Directions:
Sift through the material below and return the lines with "United".

Supplied records:
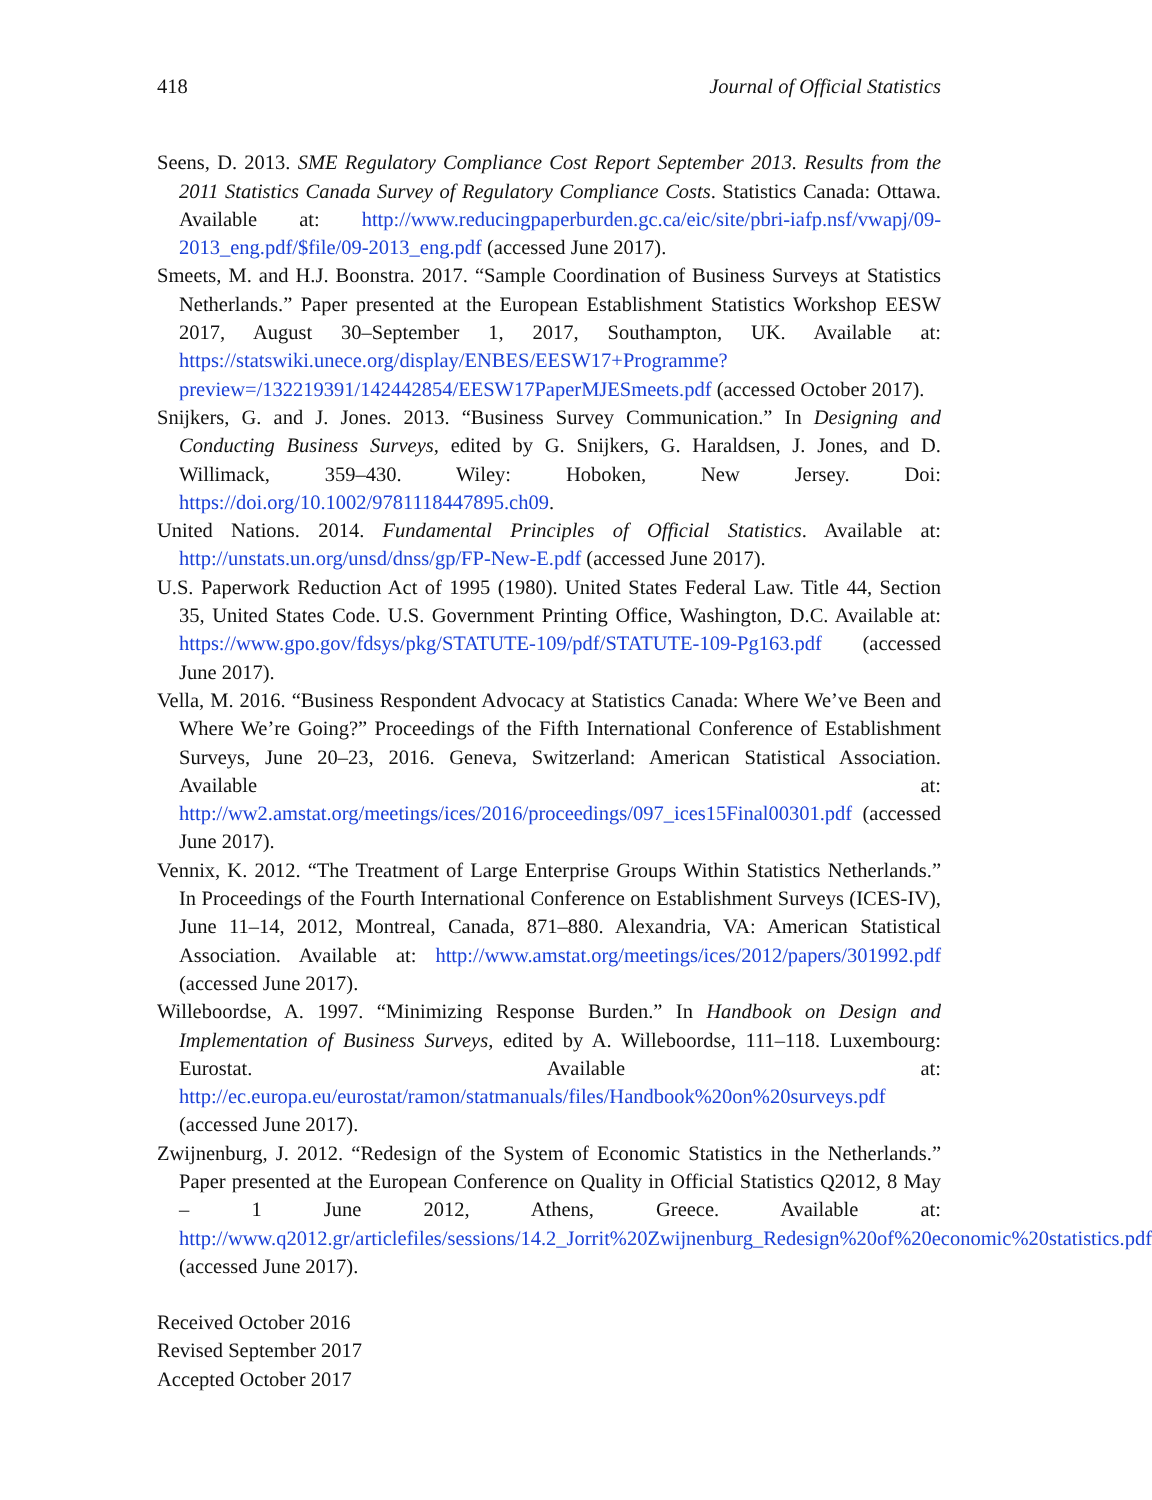418 Journal of Official Statistics
Seens, D. 2013. SME Regulatory Compliance Cost Report September 2013. Results from the 2011 Statistics Canada Survey of Regulatory Compliance Costs. Statistics Canada: Ottawa. Available at: http://www.reducingpaperburden.gc.ca/eic/site/pbri-iafp.nsf/vwapj/09-2013_eng.pdf/$file/09-2013_eng.pdf (accessed June 2017).
Smeets, M. and H.J. Boonstra. 2017. “Sample Coordination of Business Surveys at Statistics Netherlands.” Paper presented at the European Establishment Statistics Workshop EESW 2017, August 30–September 1, 2017, Southampton, UK. Available at: https://statswiki.unece.org/display/ENBES/EESW17+Programme?preview=/132219391/142442854/EESW17PaperMJESmeets.pdf (accessed October 2017).
Snijkers, G. and J. Jones. 2013. “Business Survey Communication.” In Designing and Conducting Business Surveys, edited by G. Snijkers, G. Haraldsen, J. Jones, and D. Willimack, 359–430. Wiley: Hoboken, New Jersey. Doi: https://doi.org/10.1002/9781118447895.ch09.
United Nations. 2014. Fundamental Principles of Official Statistics. Available at: http://unstats.un.org/unsd/dnss/gp/FP-New-E.pdf (accessed June 2017).
U.S. Paperwork Reduction Act of 1995 (1980). United States Federal Law. Title 44, Section 35, United States Code. U.S. Government Printing Office, Washington, D.C. Available at: https://www.gpo.gov/fdsys/pkg/STATUTE-109/pdf/STATUTE-109-Pg163.pdf (accessed June 2017).
Vella, M. 2016. “Business Respondent Advocacy at Statistics Canada: Where We’ve Been and Where We’re Going?” Proceedings of the Fifth International Conference of Establishment Surveys, June 20–23, 2016. Geneva, Switzerland: American Statistical Association. Available at: http://ww2.amstat.org/meetings/ices/2016/proceedings/097_ices15Final00301.pdf (accessed June 2017).
Vennix, K. 2012. “The Treatment of Large Enterprise Groups Within Statistics Netherlands.” In Proceedings of the Fourth International Conference on Establishment Surveys (ICES-IV), June 11–14, 2012, Montreal, Canada, 871–880. Alexandria, VA: American Statistical Association. Available at: http://www.amstat.org/meetings/ices/2012/papers/301992.pdf (accessed June 2017).
Willeboordse, A. 1997. “Minimizing Response Burden.” In Handbook on Design and Implementation of Business Surveys, edited by A. Willeboordse, 111–118. Luxembourg: Eurostat. Available at: http://ec.europa.eu/eurostat/ramon/statmanuals/files/Handbook%20on%20surveys.pdf (accessed June 2017).
Zwijnenburg, J. 2012. “Redesign of the System of Economic Statistics in the Netherlands.” Paper presented at the European Conference on Quality in Official Statistics Q2012, 8 May – 1 June 2012, Athens, Greece. Available at: http://www.q2012.gr/articlefiles/sessions/14.2_Jorrit%20Zwijnenburg_Redesign%20of%20economic%20statistics.pdf (accessed June 2017).
Received October 2016
Revised September 2017
Accepted October 2017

Your response:
United Nations. 2014. Fundamental Principles of Official Statistics. Available at: http://unstats.un.org/unsd/dnss/gp/FP-New-E.pdf (accessed June 2017).
U.S. Paperwork Reduction Act of 1995 (1980). United States Federal Law. Title 44, Section 35, United States Code. U.S. Government Printing Office, Washington, D.C. Available at: https://www.gpo.gov/fdsys/pkg/STATUTE-109/pdf/STATUTE-109-Pg163.pdf (accessed June 2017).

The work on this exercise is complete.